Die Hoffnung stirbt zuletzt

Jenny Keller
14. noviembre 2018
Ein Kontrapunkt zum brummenden Venedig: Die «Esperienza Pepe» auf dem Lido. Bild: jk

Venedig ist natürlich wunderschön, die Lagunenstadt ist UNESCO-Weltkulturerbe, ist kulturell zum Bersten voll, steht immer mal wieder unter Wasser und übt eine ungebrochene Anziehungskraft aus – nicht nur auf Architektur- und Kunst-Touristen. Das ganze Jahr hindurch fahren Boote mit Reisegruppen an, die eiligst durch Venedig geschleust werden, bevor sie am Abend wieder im Bauch eines Kreuzfahrtschiffes verschwinden, wie wir an dieser Stelle bereits einmal geschrieben haben.
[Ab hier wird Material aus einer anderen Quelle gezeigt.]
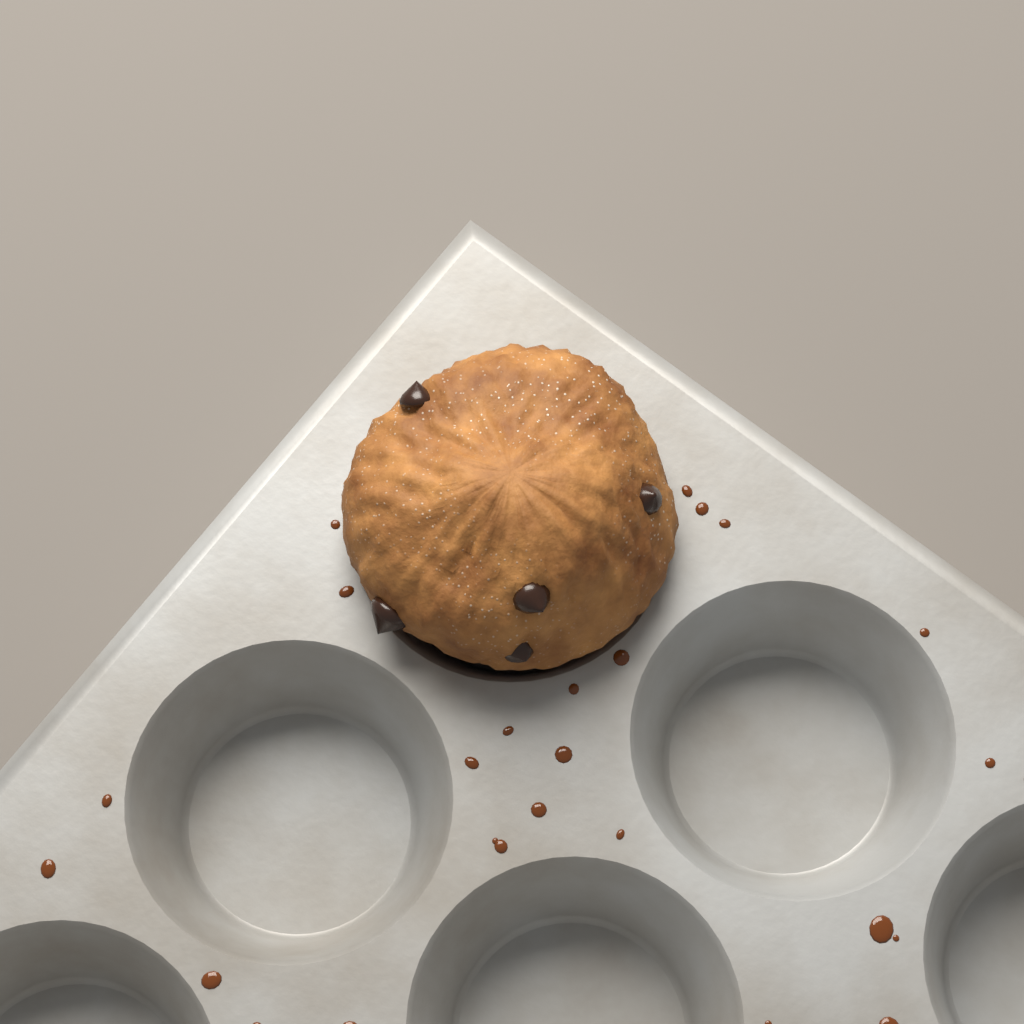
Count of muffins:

Auf SRF.ch ist zu lesen: «Schätzungen gehen davon aus, dass Venedig im Schnitt täglich von 100'000 Menschen besucht wird, Tendenz steigend. Dagegen stehen aktuell 55'000 Einwohner, Tendenz dramatisch sinkend.»

Venedig soll mehr sein als eine morbide, aber attraktive Kulisse für die Architektur- und die Kunstbiennalen, fordert die «Biennale Urbana», die mit ihrem Namen auf die Documenta Urbana anspielt, die 1982 in Kassel stattgefunden hat: Lucius Burckhardt hat damals mit Studierenden vor Ort über die Entwicklung der Kasseler Innenstadt geforscht. Die Gruppe venezianischer Architekten, die sich zur «Biennale Urbana» zusammengeschlossen hat, will mit ihren Aktivitäten Kontakte zwischen der lokalen Bevölkerung und den Besuchern fördern. Dies wird während der aktuellen Architekturbiennale mit «Esperienza Pepe» versucht. Die Ankündigung konnte man im französischen Pavillon, der sich nach dem Konzept von Encore Heuereux Architectes den «lieux infinis», also nicht kommerziellen Zwischennutzungen, verschrieben hat, vernehmen: In einer ehemaligen Kaserne am nördlichen Ende des Lido die Venezia hat eine Kollektive unter der Leitung der Vereinigung «Biennale Urbana» eine alternative Architekturbiennale eingerichtet.

Ein Jungle-Garten ganz ohne Landschaftsarchitekten. Bild: jk

Man wähnt sich in einem anderen Film, besucht man die «Esperienza Pepe», die nur 15 Vaporetto-Minuten vom brummenden Zentrum Venedigs entfernt liegt, neben der Kirche San Nicolò und dem kleinen Flughafen Nicelli, dessen Gabäude im Stil des Realismo erbaut worden ist und auch einen Besuch wert ist.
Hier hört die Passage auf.